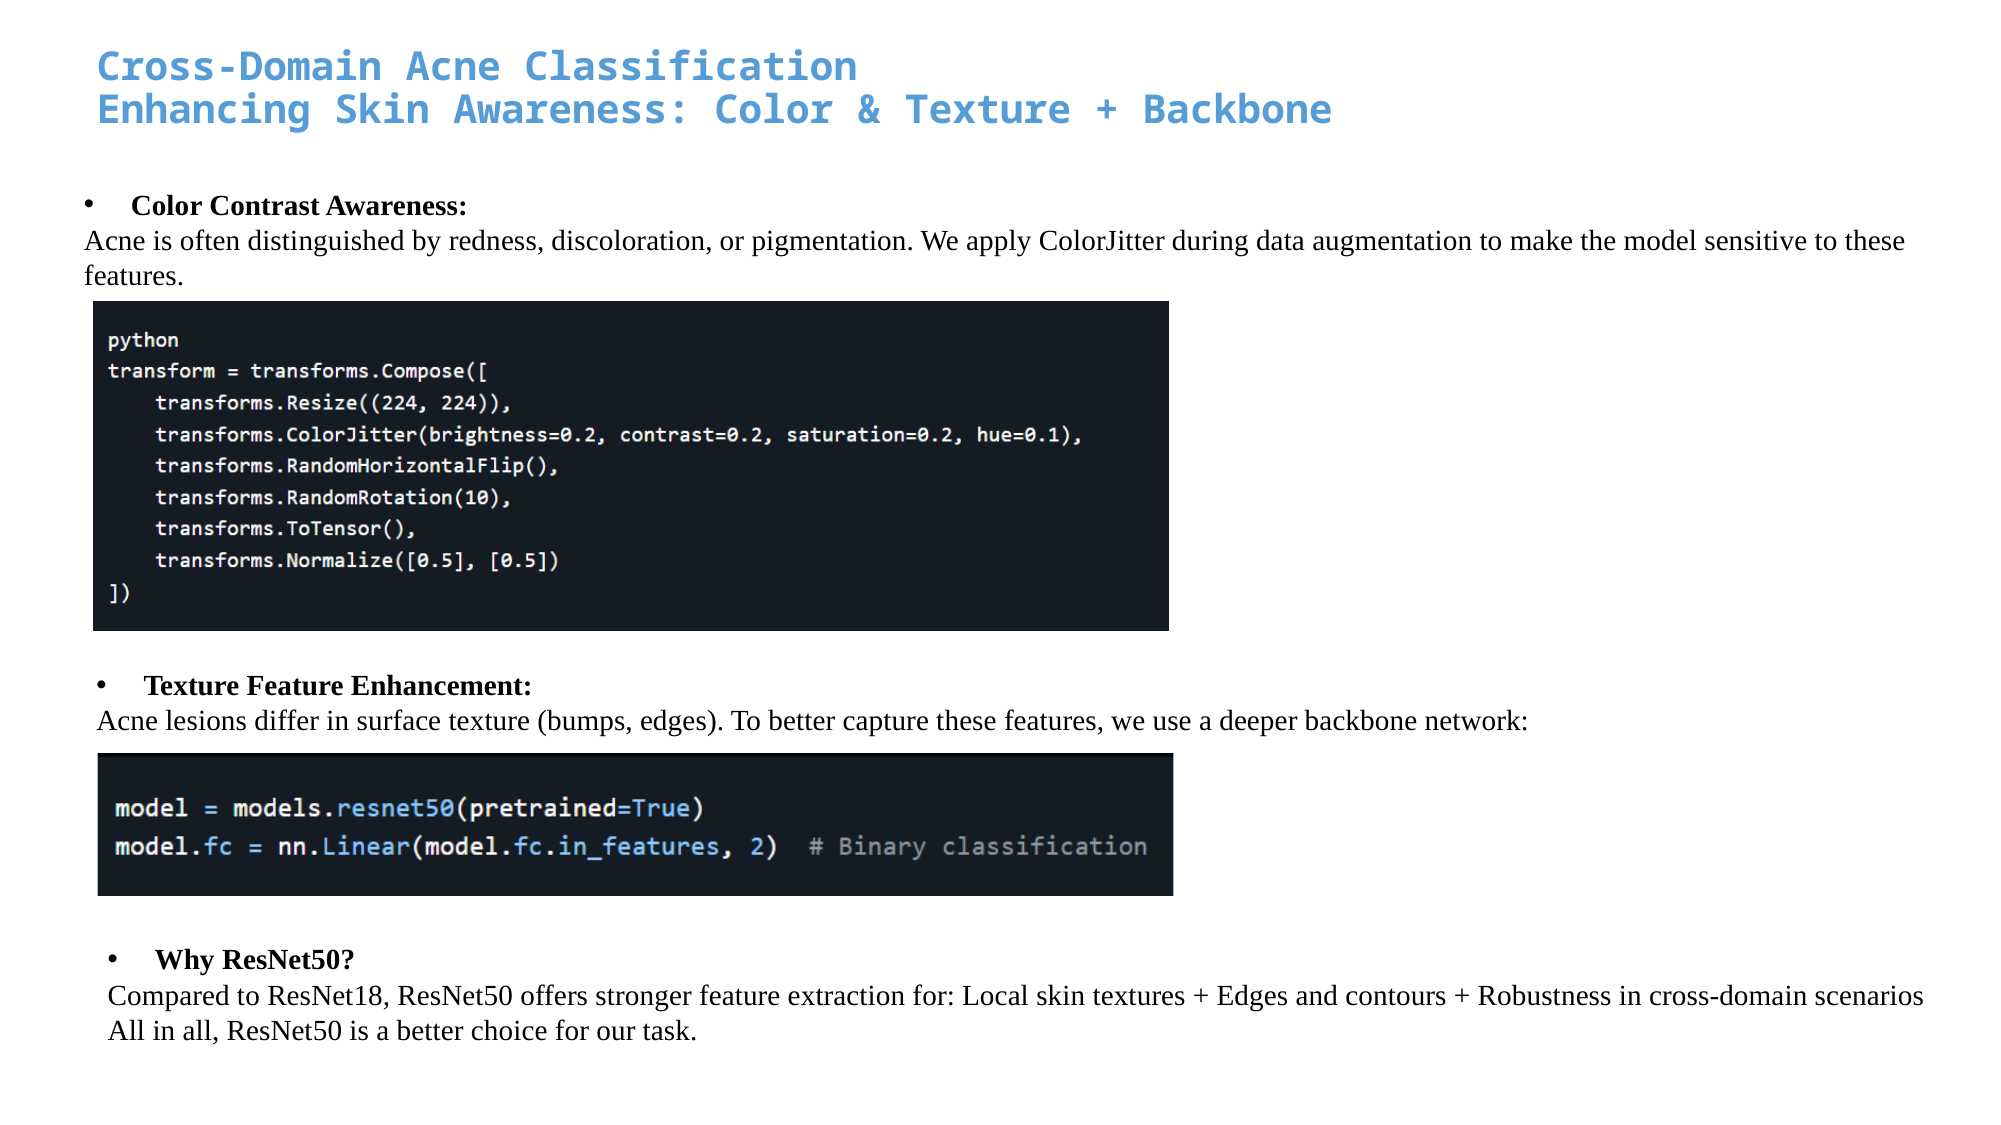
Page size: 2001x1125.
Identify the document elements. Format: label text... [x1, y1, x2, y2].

text_box Texture Feature Enhancement: Acne lesions differ in surface texture (bumps, edges). To better capture these features, we use a deeper backbone network: [81, 659, 2000, 814]
picture [92, 301, 1169, 631]
picture [97, 753, 1174, 896]
text_box Cross-Domain Acne Classification Enhancing Skin Awareness: Color & Texture + Backbone [81, 34, 1362, 145]
text_box Why ResNet50? Compared to ResNet18, ResNet50 offers stronger feature extraction for: Local skin textures + Edges and contours + Robustness in cross-domain scenarios All in all, ResNet50 is a better choice for our task. [92, 933, 2000, 1054]
text_box Color Contrast Awareness: Acne is often distinguished by redness, discoloration, or pigmentation. We apply ColorJitter during data augmentation to make the model sensitive to these features. [69, 178, 2000, 404]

### WHAT IS NEEDED
Repeat the records above word for word, apart from the pictures.

### YOUR SOLUTION
Page size: 2001x1125.
Identify the document elements. Format: label text... [x1, y1, x2, y2].

text_box Texture Feature Enhancement: Acne lesions differ in surface texture (bumps, edges). To better capture these features, we use a deeper backbone network: [81, 659, 2000, 814]
picture [92, 301, 1169, 631]
picture [97, 753, 1174, 896]
text_box Cross-Domain Acne Classification Enhancing Skin Awareness: Color & Texture + Backbone [81, 34, 1362, 145]
text_box Why ResNet50? Compared to ResNet18, ResNet50 offers stronger feature extraction for: Local skin textures + Edges and contours + Robustness in cross-domain scenarios All in all, ResNet50 is a better choice for our task. [92, 933, 2000, 1054]
text_box Color Contrast Awareness: Acne is often distinguished by redness, discoloration, or pigmentation. We apply ColorJitter during data augmentation to make the model sensitive to these features. [69, 178, 2000, 404]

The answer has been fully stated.